David does wear Flip Flops

      I went to Tom Tom’s Coffee shop , got on the internet and confirmed my meeting with David.  I enjoyed a wonderful connection on my computer, caught up with my reading and got back on the subway and went to my meeting point .

         Exit 3 off Jonggok Subway stop.  I relaxed and watched the Korean world go by while taking a few pics before David showed up. We ended up in the same place he took his parents visiting from Ireland last month. He didn’t realize it until we sat down.  This was a traditional Korean BBQ place.  We have them in Phoenix…maybe two, but this was in Korea so I was primed and hungry.  We had the BBQ at the table and you cook your own with roasted garlic , Kim Chee, sliced Radish, Bean Curd dip, oil garlic marinade and a sweet marinade, Tofu in a spicy hot sauce , scrambled eggs, sticky rice, and lettuce leaves you wrap it all up in and eat it with.  Korean beer and water to wash it all down.  The last time we ate out was in Seam Reap at a place called Happy Pizza where we shared a pizza with Marijuana.  My half was. That is where we met while touring Ankor Wat in Cambodia. We shared three Korean beers.  They come in Quarts. Some people add Soju.  It is like a rice wine but potent to around 40% proof.  You add one shot to a small glass of beer. Very popular and cheap.We parted with a tentative meeting on Tuesday Happy Hour.
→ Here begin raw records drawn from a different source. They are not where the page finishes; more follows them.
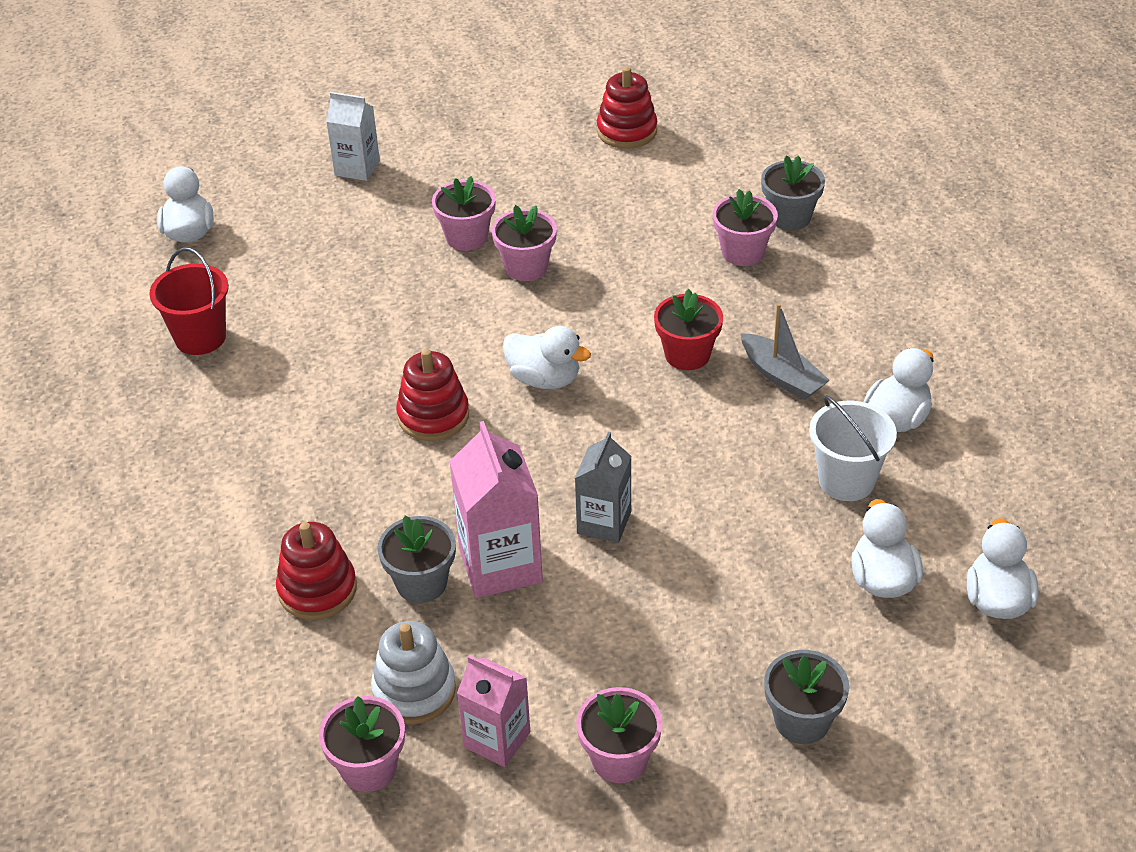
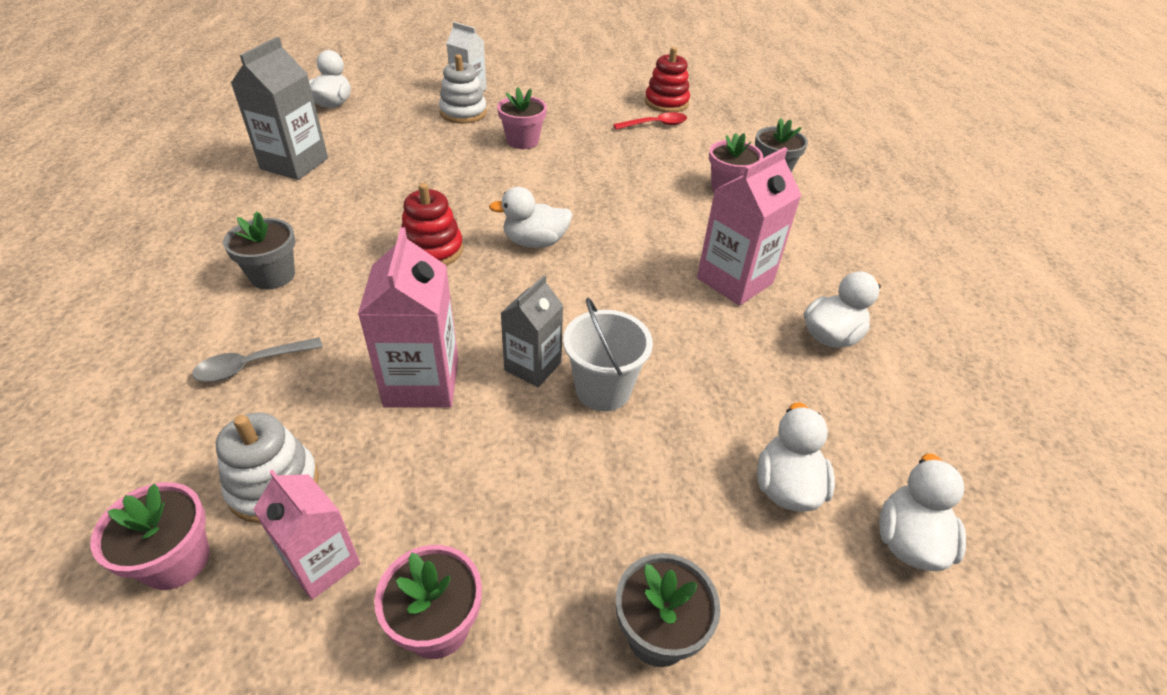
camera: 10 degrees right, 0 degrees up
(200, 337) = (294, 164): red bucket -> grey carton
(317, 589) = (251, 365): red stacking toy -> grey spoon
(369, 209) = (463, 113): none -> white stacking toy
(421, 583) = (343, 381): grey flower pot -> grey flower pot (273, 276)
(526, 267) = (557, 166): pink flower pot -> none
(544, 379) = (535, 242): white duck -> white duck turned 135 degrees clockwise
(625, 172) = (655, 125): none -> red spoon
(687, 355) = (659, 248): red flower pot -> none
(782, 376) = (734, 280): grey boat -> pink carton
(846, 480) = (771, 380): white bucket -> white bucket (603, 390)

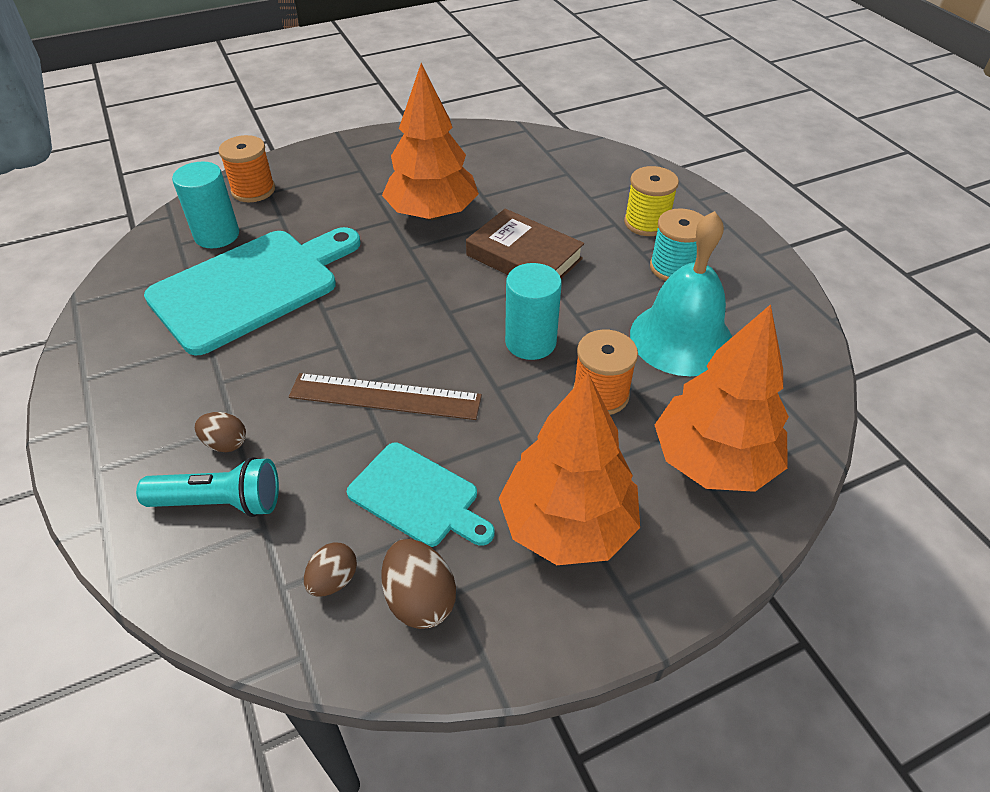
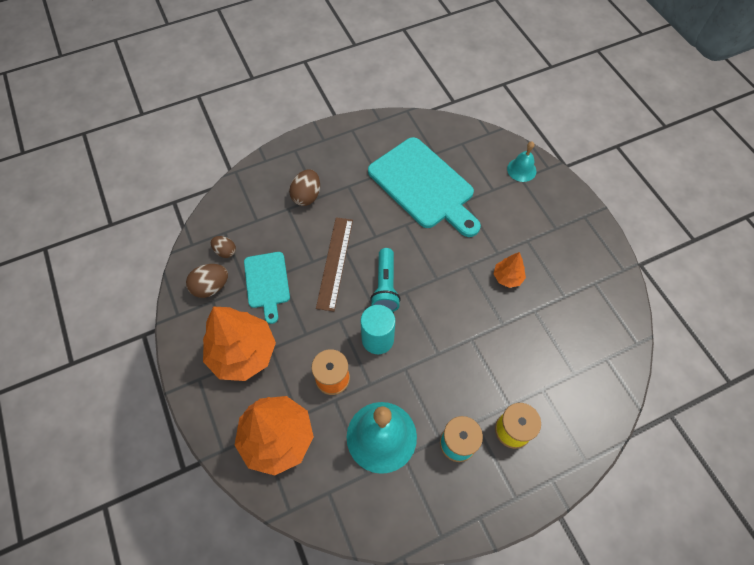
camera: 90 degrees right, 15 degrees up
(217, 235) = (471, 160): turquoise cylinder -> none
(220, 502) = (272, 201): turquoise flashlight -> turquoise flashlight (385, 287)
(225, 443) = (307, 196): brown egg -> brown egg, size x1.52
(253, 190) = (521, 170): orange spool -> turquoise bell
(418, 497) = (267, 283): turquoise cutting board -> turquoise cutting board turned 45 degrees counterclockwise
(432, 213) = (507, 277): orange tree -> orange tree, size x0.48
(524, 257) = (463, 337): brown book -> none

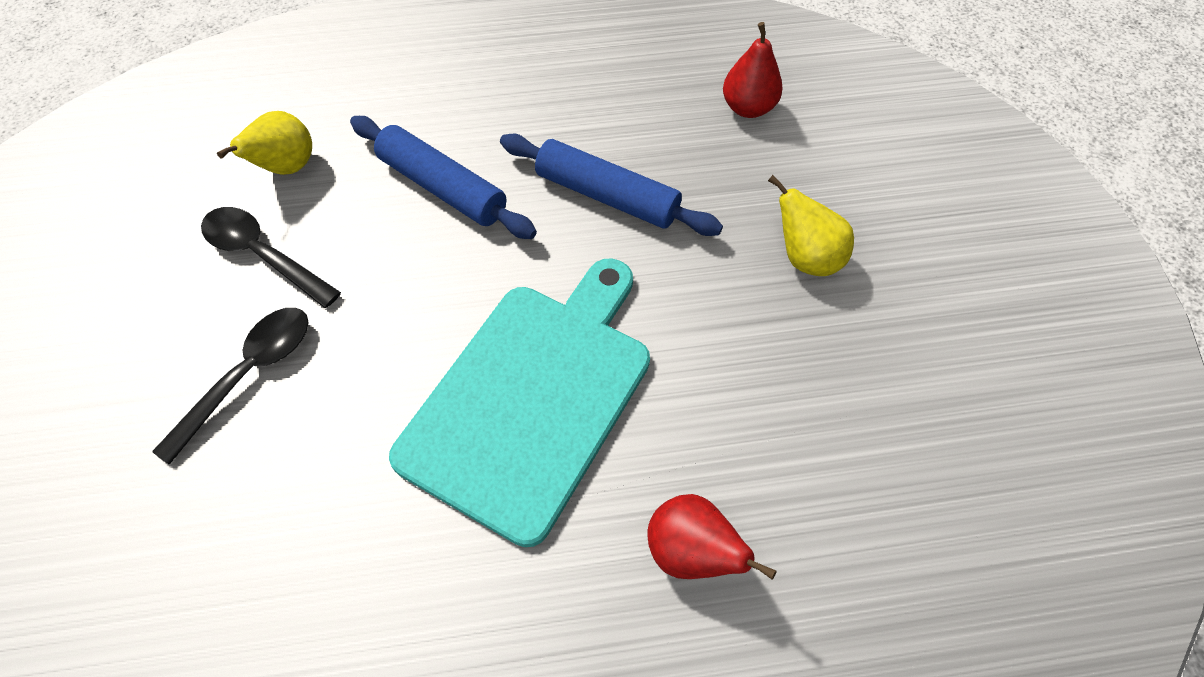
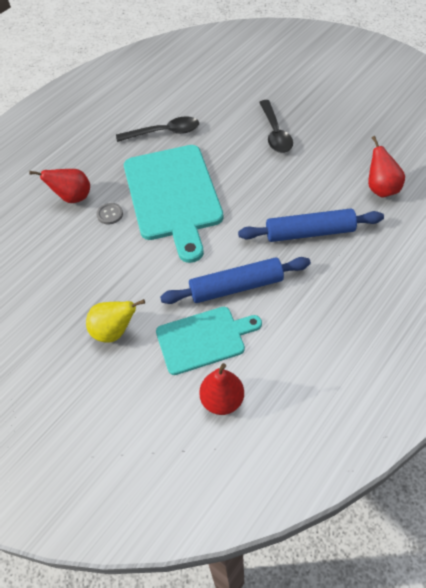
camera: 140 degrees right, 5 degrees down
(263, 255) = (332, 160): black spoon -> black spoon (164, 132)
(286, 168) = (381, 189): yellow pear -> red pear
(659, 451) = (110, 214): none -> grey button
(707, 172) = (204, 339): none -> turquoise cutting board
        David said in the five years he has been teaching  English in both Public and Private school, he has never heard of any crime other than an occasional sexual attack on women.  Things are safe 24/7 .  Young girls like to show their legs from the crotch down.  They were hot pant and mini skirts or mini dresses.  Men don’t wear short unless they are down to the knees and seldom in a Restaurant.  No one wears flip flops except in the shower. You take your shoes off when entering any home and even some businesses and always in a Temple.
          Everywhere you see men, women, young and old plugged in to a Smart Phone. They are text messaging, watching soaps or You Tube, Video calling, listening to music, etc. The phone is also used to enter the subway like a TCard or ticket…just pass it over the sensor and the transaction is recorded. You can use it and the T or Travel Card to purchase items from a vending machine or a convenience store. ATM’s issue cash or a check.  Money is used less and less.